▶ **WHAT YOU ARE ASKED TO DO**
Return an exact copy of the data, starting at its first line and ending at the line that contains "definitions of religion", minus any pictures.

▶ **STORED DATA**
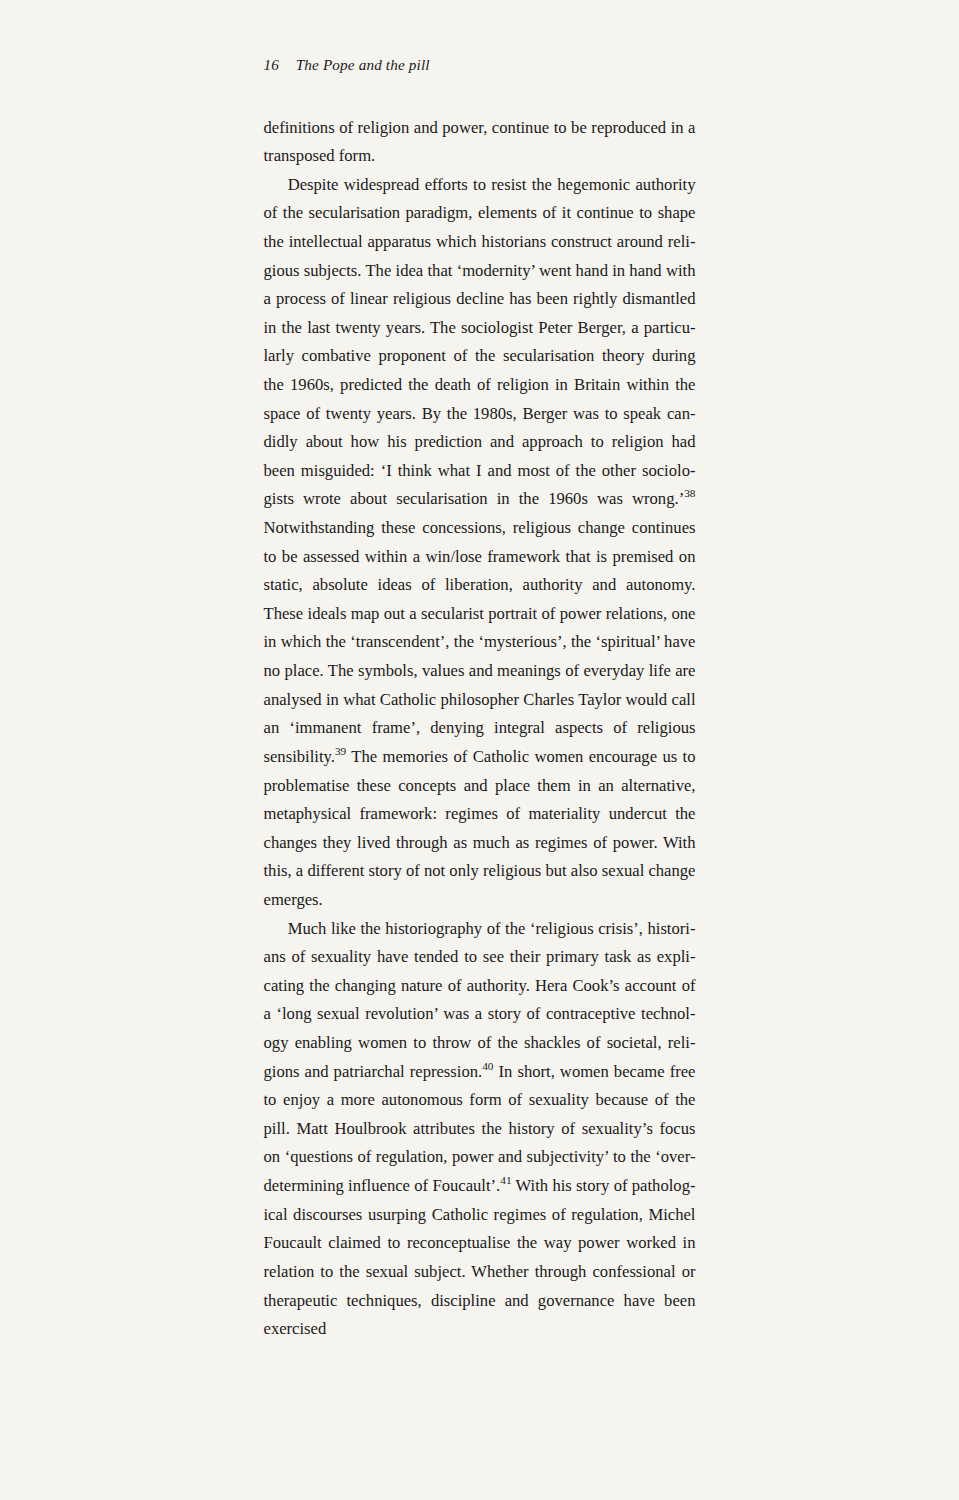16 The Pope and the pill
definitions of religion and power, continue to be reproduced in a transposed form.
Despite widespread efforts to resist the hegemonic authority of the secularisation paradigm, elements of it continue to shape the intellectual apparatus which historians construct around religious subjects. The idea that ‘modernity’ went hand in hand with a process of linear religious decline has been rightly dismantled in the last twenty years. The sociologist Peter Berger, a particularly combative proponent of the secularisation theory during the 1960s, predicted the death of religion in Britain within the space of twenty years. By the 1980s, Berger was to speak candidly about how his prediction and approach to religion had been misguided: ‘I think what I and most of the other sociologists wrote about secularisation in the 1960s was wrong.’38 Notwithstanding these concessions, religious change continues to be assessed within a win/lose framework that is premised on static, absolute ideas of liberation, authority and autonomy. These ideals map out a secularist portrait of power relations, one in which the ‘transcendent’, the ‘mysterious’, the ‘spiritual’ have no place. The symbols, values and meanings of everyday life are analysed in what Catholic philosopher Charles Taylor would call an ‘immanent frame’, denying integral aspects of religious sensibility.39 The memories of Catholic women encourage us to problematise these concepts and place them in an alternative, metaphysical framework: regimes of materiality undercut the changes they lived through as much as regimes of power. With this, a different story of not only religious but also sexual change emerges.
Much like the historiography of the ‘religious crisis’, historians of sexuality have tended to see their primary task as explicating the changing nature of authority. Hera Cook’s account of a ‘long sexual revolution’ was a story of contraceptive technology enabling women to throw of the shackles of societal, religions and patriarchal repression.40 In short, women became free to enjoy a more autonomous form of sexuality because of the pill. Matt Houlbrook attributes the history of sexuality’s focus on ‘questions of regulation, power and subjectivity’ to the ‘over-determining influence of Foucault’.41 With his story of pathological discourses usurping Catholic regimes of regulation, Michel Foucault claimed to reconceptualise the way power worked in relation to the sexual subject. Whether through confessional or therapeutic techniques, discipline and governance have been exercised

▶ **EXERCISE ANSWER**
16 The Pope and the pill
definitions of religion and power, continue to be reproduced in a transposed form.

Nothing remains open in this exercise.